Problem:
Copy out the article excerpt below on renewable energy and battery storage word for word, from its first line to its last.

Extracted text:
------------

Originally published on RenewEconomy
by Jonathan Gifford

Overcoming the challenge posed by the intermittent nature of renewable energy continues to be a major roadblock to high levels of renewable penetration and a stick with which doubters of clean energy can attempt to hit the sector. Battery and storage technologies are an obvious solution to this, but high prices have seen uptake and projects remain limited.


Battery image from ShutterStock

An increasing number of researchers and analysts, however, are making bullish predictions for cost reductions for storage solutions and in particular battery technologies that – like solar PV – can be implemented on a distributed basis and can mobilise the equity of homeowners.

With 3 GW of solar PV and 2 million small scale renewable energy systems, according to the latest figures from the Clean Energy Regulator, it is clear that Australian households and businesses are adopting clean technology in a big way. With these economies of scale, system price reductions have also been a major consequence, with PV panel and system prices reductions having a transformative effect on the economics of solar power.

------------

Records supplied:
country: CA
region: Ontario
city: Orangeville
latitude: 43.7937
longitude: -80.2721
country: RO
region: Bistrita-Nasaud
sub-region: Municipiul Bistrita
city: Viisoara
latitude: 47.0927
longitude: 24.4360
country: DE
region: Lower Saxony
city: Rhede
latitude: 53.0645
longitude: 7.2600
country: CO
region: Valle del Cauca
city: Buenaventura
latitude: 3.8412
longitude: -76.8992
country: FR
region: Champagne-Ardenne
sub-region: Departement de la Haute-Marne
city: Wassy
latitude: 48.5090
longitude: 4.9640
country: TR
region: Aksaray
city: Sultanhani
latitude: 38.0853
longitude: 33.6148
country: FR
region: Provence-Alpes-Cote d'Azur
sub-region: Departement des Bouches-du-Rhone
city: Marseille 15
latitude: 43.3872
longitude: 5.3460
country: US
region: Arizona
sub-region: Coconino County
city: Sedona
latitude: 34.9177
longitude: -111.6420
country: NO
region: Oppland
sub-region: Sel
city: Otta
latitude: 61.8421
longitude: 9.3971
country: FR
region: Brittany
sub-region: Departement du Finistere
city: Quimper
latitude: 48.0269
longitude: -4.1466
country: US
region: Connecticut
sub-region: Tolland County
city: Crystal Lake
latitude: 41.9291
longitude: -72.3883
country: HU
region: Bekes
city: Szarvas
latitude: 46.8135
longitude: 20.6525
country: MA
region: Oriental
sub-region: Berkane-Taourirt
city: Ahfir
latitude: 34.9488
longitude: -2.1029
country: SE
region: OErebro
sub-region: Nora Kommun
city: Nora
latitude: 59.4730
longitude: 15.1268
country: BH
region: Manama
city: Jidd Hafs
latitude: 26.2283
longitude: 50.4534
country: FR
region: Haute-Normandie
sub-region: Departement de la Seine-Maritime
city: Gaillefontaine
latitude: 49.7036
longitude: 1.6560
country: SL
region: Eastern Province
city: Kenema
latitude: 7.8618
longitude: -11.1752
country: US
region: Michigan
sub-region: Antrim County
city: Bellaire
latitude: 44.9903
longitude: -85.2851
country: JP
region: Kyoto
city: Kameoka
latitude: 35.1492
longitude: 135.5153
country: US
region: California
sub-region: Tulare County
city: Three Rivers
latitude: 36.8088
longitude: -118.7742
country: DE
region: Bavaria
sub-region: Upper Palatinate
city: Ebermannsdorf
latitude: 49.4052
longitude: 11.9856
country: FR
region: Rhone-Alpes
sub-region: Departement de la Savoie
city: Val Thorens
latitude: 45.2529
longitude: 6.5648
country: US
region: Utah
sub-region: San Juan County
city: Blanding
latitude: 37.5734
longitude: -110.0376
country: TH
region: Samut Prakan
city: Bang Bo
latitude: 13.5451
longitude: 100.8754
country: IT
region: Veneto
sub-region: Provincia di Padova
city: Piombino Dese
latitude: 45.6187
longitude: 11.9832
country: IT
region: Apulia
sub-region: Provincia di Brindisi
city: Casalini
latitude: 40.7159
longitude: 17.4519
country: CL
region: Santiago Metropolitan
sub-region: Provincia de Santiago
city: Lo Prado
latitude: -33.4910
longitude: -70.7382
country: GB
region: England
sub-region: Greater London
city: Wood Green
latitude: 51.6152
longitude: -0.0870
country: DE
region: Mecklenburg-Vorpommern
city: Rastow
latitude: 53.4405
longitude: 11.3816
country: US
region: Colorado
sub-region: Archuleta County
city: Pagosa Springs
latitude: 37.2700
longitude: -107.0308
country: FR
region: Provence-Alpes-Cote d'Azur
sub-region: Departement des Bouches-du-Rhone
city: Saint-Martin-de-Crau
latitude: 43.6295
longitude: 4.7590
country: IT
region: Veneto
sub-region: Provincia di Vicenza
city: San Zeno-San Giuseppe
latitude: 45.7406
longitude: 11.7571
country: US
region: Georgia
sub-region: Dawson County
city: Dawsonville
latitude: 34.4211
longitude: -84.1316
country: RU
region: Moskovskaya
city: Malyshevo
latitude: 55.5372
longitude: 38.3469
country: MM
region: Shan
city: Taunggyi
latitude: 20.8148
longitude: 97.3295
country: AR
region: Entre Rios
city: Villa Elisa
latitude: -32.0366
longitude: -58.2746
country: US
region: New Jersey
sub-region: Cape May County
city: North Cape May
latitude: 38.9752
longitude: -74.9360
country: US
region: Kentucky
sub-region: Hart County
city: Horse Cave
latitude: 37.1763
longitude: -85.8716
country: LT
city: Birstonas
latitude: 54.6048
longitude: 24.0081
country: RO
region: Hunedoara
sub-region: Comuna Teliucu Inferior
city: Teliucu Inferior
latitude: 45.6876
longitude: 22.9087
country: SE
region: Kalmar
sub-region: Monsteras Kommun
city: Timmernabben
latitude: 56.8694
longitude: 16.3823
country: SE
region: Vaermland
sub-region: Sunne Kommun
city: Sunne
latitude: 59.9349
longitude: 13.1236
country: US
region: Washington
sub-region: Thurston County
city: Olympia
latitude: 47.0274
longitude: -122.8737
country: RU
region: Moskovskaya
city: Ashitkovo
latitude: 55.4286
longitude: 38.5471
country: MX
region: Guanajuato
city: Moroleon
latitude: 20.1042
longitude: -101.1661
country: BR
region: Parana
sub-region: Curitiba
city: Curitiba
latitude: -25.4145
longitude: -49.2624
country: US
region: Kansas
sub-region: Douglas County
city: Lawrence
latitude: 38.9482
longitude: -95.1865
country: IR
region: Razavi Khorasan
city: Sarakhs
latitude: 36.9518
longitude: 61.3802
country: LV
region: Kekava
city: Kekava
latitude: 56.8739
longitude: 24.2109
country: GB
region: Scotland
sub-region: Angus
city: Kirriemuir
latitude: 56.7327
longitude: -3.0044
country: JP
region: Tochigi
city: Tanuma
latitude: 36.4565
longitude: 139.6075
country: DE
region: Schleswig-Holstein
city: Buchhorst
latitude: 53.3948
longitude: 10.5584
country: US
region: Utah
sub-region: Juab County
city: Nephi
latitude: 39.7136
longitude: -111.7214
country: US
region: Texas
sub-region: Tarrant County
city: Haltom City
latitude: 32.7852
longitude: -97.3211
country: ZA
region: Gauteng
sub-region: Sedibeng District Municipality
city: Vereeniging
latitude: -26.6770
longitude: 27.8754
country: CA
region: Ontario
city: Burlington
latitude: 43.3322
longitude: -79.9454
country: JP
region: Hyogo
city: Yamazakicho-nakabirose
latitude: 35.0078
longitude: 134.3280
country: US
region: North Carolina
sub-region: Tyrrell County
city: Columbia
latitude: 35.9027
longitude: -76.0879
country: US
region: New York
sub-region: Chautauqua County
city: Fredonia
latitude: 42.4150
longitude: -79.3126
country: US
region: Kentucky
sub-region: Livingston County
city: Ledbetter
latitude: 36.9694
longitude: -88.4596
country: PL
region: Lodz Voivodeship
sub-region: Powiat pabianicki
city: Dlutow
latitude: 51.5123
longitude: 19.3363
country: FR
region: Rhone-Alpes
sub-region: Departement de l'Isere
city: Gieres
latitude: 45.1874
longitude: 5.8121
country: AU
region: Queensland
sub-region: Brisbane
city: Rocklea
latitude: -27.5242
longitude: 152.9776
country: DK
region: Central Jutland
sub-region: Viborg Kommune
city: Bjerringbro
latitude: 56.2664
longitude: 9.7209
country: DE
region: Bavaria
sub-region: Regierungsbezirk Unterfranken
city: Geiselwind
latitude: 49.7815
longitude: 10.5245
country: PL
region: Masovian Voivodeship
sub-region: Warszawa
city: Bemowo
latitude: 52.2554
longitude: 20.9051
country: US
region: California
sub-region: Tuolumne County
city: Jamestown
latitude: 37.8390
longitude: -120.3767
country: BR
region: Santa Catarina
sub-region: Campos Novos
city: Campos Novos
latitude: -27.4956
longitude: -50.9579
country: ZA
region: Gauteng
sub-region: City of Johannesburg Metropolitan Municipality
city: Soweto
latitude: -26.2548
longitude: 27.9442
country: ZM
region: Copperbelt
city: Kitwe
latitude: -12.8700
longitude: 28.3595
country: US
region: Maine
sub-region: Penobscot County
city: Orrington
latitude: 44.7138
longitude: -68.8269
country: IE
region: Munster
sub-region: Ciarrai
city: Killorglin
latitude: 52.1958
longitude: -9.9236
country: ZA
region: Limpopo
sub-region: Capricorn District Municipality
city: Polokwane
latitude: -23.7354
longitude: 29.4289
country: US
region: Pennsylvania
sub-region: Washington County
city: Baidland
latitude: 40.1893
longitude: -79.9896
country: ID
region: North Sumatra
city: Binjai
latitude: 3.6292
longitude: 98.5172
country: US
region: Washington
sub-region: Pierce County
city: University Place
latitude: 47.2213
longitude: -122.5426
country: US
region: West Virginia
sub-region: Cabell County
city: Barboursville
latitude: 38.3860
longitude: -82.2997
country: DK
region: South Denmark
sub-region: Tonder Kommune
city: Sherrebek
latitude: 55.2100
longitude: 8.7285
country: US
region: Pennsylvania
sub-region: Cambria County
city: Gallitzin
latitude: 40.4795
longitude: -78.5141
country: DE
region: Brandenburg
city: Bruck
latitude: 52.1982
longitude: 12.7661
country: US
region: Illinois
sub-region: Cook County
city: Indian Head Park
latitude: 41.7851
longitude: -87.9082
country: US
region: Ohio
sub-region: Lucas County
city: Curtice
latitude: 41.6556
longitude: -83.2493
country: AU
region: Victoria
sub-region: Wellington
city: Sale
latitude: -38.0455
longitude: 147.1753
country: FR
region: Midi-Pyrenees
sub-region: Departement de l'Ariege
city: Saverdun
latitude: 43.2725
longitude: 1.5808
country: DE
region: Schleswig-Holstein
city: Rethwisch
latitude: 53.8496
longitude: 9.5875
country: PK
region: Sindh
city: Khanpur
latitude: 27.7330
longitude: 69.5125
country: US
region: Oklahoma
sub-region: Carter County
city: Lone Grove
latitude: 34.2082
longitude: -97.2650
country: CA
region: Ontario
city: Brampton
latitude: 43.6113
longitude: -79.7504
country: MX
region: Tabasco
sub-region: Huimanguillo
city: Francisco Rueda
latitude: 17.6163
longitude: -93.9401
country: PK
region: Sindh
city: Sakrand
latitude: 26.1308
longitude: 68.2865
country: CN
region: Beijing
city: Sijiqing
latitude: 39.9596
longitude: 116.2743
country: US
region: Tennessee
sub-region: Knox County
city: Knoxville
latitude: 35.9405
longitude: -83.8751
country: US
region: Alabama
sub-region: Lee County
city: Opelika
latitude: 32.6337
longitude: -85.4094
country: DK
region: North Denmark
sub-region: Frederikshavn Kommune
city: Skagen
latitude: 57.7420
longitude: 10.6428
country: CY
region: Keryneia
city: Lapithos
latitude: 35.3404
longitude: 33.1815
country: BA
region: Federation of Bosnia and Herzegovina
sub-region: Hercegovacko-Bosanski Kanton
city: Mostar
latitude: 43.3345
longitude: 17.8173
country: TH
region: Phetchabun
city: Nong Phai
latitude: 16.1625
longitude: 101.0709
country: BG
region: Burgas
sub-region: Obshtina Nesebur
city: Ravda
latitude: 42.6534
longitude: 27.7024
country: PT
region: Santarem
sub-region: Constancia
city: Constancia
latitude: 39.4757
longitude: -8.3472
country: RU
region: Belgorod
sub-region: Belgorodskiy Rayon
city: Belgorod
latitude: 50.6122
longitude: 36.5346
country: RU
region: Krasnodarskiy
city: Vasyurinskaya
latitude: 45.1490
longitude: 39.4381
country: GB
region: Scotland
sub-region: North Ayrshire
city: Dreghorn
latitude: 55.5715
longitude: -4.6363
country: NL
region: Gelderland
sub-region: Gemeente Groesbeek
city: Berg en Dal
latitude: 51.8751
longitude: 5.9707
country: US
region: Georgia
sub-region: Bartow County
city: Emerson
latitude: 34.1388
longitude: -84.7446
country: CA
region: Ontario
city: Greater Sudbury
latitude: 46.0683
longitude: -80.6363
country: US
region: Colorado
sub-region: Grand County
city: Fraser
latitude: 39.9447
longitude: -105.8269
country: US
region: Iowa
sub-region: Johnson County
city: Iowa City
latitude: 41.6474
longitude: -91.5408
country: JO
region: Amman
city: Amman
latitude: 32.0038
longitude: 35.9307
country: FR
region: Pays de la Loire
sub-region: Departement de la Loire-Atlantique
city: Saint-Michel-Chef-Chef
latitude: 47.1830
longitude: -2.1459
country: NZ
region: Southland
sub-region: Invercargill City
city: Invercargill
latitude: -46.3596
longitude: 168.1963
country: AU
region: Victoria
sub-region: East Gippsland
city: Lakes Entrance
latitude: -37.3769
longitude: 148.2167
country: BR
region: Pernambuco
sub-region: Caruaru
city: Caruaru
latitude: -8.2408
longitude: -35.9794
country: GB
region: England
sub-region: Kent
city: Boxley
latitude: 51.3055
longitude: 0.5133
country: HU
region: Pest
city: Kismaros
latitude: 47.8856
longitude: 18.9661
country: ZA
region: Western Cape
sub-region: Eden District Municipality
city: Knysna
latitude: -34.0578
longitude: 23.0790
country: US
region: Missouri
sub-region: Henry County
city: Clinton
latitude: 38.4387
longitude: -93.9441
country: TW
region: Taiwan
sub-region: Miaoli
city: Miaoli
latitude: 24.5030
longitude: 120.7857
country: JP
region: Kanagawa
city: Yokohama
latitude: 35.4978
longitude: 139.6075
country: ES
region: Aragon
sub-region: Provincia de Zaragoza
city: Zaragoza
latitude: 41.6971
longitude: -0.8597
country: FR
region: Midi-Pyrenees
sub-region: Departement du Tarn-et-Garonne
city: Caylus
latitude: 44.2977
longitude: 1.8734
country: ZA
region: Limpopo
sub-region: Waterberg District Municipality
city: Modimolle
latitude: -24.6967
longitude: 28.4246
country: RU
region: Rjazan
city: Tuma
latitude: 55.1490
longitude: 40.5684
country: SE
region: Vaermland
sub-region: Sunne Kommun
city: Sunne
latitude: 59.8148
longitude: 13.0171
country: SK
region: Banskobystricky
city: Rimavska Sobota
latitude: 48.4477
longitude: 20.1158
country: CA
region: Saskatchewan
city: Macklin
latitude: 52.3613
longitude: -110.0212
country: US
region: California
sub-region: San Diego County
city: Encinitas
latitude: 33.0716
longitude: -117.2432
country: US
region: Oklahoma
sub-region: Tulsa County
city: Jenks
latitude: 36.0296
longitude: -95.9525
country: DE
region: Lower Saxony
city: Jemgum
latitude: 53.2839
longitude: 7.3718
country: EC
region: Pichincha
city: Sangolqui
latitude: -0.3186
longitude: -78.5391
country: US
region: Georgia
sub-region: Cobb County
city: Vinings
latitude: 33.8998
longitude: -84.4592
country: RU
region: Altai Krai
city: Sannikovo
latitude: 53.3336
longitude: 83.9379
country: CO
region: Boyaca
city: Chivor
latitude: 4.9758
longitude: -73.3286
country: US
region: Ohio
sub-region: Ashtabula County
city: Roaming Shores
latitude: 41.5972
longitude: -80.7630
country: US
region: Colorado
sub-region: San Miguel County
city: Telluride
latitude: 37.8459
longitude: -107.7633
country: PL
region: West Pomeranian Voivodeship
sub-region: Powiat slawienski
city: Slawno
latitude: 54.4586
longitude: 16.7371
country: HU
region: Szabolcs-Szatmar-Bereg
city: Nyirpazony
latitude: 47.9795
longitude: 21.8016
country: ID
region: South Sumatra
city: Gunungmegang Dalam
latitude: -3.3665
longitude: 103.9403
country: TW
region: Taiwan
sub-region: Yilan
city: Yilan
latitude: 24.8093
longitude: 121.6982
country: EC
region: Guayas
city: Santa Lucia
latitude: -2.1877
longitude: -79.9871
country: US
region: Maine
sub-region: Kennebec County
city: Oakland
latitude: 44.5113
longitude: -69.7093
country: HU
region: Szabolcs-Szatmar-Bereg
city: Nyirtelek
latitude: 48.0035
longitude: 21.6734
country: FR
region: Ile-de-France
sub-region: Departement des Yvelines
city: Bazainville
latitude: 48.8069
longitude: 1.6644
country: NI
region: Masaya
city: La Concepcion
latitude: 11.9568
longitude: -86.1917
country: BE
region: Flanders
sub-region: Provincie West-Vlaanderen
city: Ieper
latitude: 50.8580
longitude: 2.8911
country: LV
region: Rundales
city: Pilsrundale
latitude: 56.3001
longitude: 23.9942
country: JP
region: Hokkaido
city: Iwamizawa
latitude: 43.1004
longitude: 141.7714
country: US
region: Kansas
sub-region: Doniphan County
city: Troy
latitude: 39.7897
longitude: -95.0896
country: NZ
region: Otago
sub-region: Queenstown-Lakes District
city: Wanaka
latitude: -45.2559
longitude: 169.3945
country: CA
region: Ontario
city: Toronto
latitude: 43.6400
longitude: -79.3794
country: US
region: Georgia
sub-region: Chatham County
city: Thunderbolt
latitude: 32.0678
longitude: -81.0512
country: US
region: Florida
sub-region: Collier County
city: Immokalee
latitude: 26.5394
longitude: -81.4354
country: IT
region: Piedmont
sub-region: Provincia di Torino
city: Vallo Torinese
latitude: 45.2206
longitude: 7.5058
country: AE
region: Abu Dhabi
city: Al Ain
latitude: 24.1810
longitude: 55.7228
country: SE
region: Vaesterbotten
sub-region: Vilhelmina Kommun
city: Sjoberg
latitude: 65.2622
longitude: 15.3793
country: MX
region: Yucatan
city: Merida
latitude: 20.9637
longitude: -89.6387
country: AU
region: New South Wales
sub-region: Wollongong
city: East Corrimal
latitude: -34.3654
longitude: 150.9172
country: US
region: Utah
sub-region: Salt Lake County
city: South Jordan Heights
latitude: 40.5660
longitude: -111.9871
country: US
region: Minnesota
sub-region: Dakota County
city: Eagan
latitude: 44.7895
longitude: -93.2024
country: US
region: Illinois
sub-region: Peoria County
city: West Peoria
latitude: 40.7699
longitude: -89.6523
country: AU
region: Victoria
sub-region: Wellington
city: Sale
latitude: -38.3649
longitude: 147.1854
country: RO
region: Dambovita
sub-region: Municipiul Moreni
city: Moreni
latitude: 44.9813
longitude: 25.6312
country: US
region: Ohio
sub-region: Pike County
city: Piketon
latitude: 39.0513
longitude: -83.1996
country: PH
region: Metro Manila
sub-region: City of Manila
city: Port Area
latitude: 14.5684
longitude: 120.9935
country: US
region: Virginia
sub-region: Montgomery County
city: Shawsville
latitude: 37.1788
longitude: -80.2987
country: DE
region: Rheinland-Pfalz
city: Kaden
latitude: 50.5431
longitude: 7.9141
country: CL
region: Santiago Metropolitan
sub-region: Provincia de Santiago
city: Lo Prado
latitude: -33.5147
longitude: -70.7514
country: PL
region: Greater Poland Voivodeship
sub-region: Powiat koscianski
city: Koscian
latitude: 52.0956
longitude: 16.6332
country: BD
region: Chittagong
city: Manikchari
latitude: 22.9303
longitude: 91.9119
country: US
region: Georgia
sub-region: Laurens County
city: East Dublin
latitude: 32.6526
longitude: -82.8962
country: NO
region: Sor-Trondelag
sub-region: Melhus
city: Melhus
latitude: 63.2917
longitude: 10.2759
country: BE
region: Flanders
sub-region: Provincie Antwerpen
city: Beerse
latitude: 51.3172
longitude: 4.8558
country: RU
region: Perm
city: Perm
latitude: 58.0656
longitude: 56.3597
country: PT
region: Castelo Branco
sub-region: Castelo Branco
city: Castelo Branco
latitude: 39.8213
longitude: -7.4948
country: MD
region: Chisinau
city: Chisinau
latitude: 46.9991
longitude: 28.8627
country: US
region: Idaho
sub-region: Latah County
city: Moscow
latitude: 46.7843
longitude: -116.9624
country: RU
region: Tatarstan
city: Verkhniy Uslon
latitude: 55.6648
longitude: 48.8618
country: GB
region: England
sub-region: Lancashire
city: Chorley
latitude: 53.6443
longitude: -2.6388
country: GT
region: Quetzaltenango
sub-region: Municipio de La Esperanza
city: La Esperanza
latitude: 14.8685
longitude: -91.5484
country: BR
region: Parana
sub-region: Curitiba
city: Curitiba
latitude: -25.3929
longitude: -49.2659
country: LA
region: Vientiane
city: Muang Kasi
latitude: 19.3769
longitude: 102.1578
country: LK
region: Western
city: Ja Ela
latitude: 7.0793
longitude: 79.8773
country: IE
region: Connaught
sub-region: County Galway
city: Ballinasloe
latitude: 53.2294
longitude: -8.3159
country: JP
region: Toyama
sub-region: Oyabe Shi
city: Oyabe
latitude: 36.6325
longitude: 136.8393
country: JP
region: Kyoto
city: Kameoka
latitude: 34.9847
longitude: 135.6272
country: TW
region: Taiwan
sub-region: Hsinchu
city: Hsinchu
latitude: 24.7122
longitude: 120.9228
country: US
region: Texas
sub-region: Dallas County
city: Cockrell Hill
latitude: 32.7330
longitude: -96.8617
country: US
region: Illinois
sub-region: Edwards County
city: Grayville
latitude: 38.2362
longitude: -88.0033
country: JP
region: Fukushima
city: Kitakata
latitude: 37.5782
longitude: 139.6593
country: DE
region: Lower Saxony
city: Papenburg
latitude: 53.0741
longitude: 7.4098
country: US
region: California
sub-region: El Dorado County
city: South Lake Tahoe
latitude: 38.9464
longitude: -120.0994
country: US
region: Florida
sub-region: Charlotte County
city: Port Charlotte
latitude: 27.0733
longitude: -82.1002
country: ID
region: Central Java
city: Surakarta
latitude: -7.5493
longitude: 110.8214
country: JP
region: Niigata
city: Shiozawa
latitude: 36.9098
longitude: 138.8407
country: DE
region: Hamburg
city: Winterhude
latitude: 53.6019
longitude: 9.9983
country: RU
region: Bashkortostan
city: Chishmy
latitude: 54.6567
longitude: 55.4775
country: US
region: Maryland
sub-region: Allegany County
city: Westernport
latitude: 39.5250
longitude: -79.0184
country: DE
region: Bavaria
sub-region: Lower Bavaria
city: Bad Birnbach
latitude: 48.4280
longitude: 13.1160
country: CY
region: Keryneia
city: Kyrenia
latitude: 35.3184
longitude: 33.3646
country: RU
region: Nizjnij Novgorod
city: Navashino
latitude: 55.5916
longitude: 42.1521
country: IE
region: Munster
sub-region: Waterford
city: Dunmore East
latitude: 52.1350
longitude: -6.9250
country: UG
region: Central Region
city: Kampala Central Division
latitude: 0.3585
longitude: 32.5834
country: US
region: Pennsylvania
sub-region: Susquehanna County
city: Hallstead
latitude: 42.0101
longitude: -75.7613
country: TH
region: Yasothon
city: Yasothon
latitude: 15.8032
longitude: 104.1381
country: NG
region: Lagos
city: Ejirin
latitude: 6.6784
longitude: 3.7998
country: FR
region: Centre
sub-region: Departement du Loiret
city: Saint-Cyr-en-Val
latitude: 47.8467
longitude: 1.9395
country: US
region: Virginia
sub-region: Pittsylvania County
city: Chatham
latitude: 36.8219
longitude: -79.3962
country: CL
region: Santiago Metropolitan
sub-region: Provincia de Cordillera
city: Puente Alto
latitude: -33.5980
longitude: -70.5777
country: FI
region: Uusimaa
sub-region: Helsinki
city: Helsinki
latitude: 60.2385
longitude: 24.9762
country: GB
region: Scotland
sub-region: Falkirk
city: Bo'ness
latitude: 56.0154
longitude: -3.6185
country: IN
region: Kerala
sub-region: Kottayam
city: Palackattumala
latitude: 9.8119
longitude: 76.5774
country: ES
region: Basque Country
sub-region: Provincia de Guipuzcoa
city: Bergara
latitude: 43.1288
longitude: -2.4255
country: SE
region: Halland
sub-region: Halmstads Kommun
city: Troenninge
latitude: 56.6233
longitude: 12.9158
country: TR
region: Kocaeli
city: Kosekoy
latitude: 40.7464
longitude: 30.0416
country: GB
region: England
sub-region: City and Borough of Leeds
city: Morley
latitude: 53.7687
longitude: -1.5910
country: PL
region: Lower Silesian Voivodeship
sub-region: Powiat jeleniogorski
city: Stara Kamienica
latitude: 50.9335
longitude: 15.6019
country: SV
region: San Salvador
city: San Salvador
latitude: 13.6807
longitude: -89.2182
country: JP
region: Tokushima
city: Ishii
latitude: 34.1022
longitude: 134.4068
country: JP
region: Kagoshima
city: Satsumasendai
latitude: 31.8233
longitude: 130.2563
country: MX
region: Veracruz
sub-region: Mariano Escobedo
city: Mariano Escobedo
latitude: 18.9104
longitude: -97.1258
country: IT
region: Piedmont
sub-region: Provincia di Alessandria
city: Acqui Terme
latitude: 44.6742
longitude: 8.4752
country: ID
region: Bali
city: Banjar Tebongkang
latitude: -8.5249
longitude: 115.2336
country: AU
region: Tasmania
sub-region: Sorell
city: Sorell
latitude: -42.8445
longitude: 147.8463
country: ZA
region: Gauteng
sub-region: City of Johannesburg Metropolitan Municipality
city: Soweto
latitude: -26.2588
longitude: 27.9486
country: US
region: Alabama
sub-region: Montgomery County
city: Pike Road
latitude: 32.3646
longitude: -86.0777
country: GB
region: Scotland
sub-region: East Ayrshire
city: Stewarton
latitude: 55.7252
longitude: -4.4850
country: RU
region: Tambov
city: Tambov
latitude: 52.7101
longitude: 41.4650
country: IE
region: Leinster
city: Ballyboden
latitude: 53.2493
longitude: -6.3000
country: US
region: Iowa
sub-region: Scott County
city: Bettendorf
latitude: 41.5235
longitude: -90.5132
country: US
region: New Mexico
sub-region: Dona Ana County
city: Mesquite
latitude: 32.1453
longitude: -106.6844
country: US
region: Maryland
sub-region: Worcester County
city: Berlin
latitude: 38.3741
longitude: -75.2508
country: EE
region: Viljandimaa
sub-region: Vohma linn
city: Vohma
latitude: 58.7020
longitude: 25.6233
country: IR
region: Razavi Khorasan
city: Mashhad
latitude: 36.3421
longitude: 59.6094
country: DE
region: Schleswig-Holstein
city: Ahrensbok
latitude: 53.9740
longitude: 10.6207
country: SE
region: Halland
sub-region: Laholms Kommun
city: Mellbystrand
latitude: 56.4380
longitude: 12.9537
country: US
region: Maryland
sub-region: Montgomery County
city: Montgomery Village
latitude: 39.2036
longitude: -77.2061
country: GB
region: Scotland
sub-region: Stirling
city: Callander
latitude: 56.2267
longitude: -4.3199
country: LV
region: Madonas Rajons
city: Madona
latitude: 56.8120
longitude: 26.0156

------------

Result for this exercise:
Originally published on RenewEconomy
by Jonathan Gifford

Overcoming the challenge posed by the intermittent nature of renewable energy continues to be a major roadblock to high levels of renewable penetration and a stick with which doubters of clean energy can attempt to hit the sector. Battery and storage technologies are an obvious solution to this, but high prices have seen uptake and projects remain limited.


Battery image from ShutterStock

An increasing number of researchers and analysts, however, are making bullish predictions for cost reductions for storage solutions and in particular battery technologies that – like solar PV – can be implemented on a distributed basis and can mobilise the equity of homeowners.

With 3 GW of solar PV and 2 million small scale renewable energy systems, according to the latest figures from the Clean Energy Regulator, it is clear that Australian households and businesses are adopting clean technology in a big way. With these economies of scale, system price reductions have also been a major consequence, with PV panel and system prices reductions having a transformative effect on the economics of solar power.